バットを体の正面やや斜めに傾けて構え、バックスイングを一切せずにそのまま振り抜く独特の打法で、通算3085安打、504本塁打を放ったうえ、通算319盗塁も記録した、張本勲(はりもと いさお)さんですが、守備の評価は決して高くはありませんでした。ただ、それは幼少期に負った大やけどが原因だったといいます。
「張本勲がサンデーモーニングを降板した理由とは?」からの続き
打撃は「安打製造機」と称されるほど凄まじかった
張本さんは、現役生活23年2752試合で(東映(日拓⇒日本ハム)、巨人、ロッテ)、NPB史上唯一の3000本超の安打数を記録して(通算打率は3割1分9厘)、「安打製造機」と称されたのですが、
ホームラン数も500本を超えており、安打を量産しただけではなく、長打も多い、中軸を長く打った勝負強い打者でもありました。
(通算3085安打、打率3割1分9厘、504本塁打、1676打点、420二塁打、72三塁打、1274四球、敬遠228、出塁率3割9分9厘、長打率5割3分4厘)
守備が苦手だったのは幼い頃に負った大やけどの後遺症のせいだった
さらに、張本さんは、足も非常に速く、319盗塁と傑出した成績を残しているのですが、唯一、守備は得意ではなかったそうです。
実は、張本さんは、幼い頃に右手に大やけどを負っていて、その後遺症で右手を完全に開くことができなくなっていたほか、高校時代には左肩を故障して、投げることもままならなくなっており、レフトの守備では、フライを捕球した後、センターに送球を任せることもあったそうで、
張本さん自身は、
私は打撃で記録を残した選手だ。お世辞にも守備の名手とは言えなかった。4歳のころの大火傷が原因で右手が不自由となり、グラブをうまく扱えなかったこともあるが、それは言っても始まらない。
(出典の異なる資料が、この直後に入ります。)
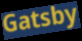
Gatsby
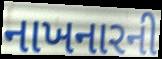
નાખનારની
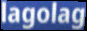
lagolag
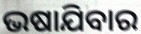
ଭଷାଯିବାର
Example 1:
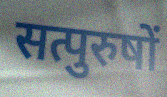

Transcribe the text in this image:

सत्पुरुषों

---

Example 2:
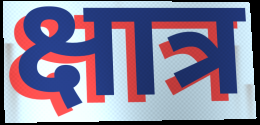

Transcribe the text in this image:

क्षात्र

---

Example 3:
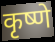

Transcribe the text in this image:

कृष्णे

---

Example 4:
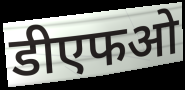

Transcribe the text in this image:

डीएफओ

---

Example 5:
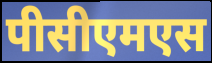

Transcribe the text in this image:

पीसीएमएस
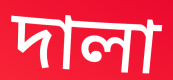
দালা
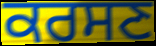
ਕਰਸਣ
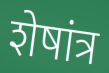
शेषांत्र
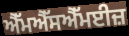
ਐੱਮਐੱਸਐੱਮਈਜ਼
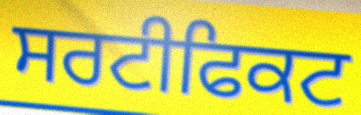
ਸਰਟੀਫਿਕਟ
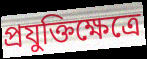
প্রযুক্তিক্ষেত্রে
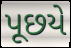
પૂછયે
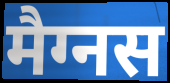
मैग्नस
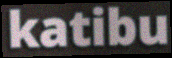
katibu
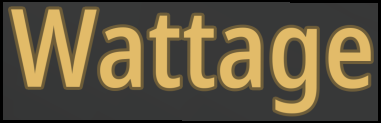
Wattage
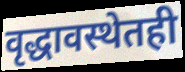
वृद्धावस्थेतही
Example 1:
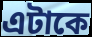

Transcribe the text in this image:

এটাকে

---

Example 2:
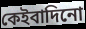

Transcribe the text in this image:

কেইবাদিনো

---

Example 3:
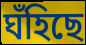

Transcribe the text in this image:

ঘঁহিছে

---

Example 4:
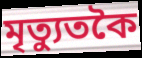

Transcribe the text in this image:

মৃত্যুতকৈ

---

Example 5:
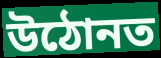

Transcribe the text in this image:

উঠোনত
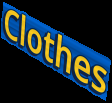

プロの世界では言い訳になるだけだ。守備の分は打撃でカバーしようと思ってきたし、実際にそうしてきたつもりだ。
と、語っています。
(巨人時代には、事情を知らないファンから、「守備でも安打製造機=稚拙な守備により相手の安打を量産させている)」という、きついヤジも飛んでいたそうです)
当初は守備も悪くなかった?
ちなみに、熱心なファンによると、東映フライヤーズ時代の張本さんは、決して守備は下手ではなかったそうですが、
晩年の、巨人、ロッテ時代になって、レフトフライで構えている地点と実際にボールが飛んだ場所が大きく違っていたり、飛んできたワンバウンドの打球をグラブの土手に当ててこぼすということがあったそうです。
(NPBの外野守備記録は、試合単位での記録しかないため、正確なことは不明)
打撃以外は手を抜いていた?
また、張本さんは、俊足にもかかわらず、走らないこともあったそうで、
(盗塁・エンドランのサイン無視はしょっちゅうだったそうです)、
張本さんが一塁に出塁している時、次打者が長打コースのあたりを放って二塁に到達しようとすると、二塁上には涼しい顔をした張本さんが立っていて、慌てて一塁に戻ってアウトになる、というケースが毎年必ずあったといいます。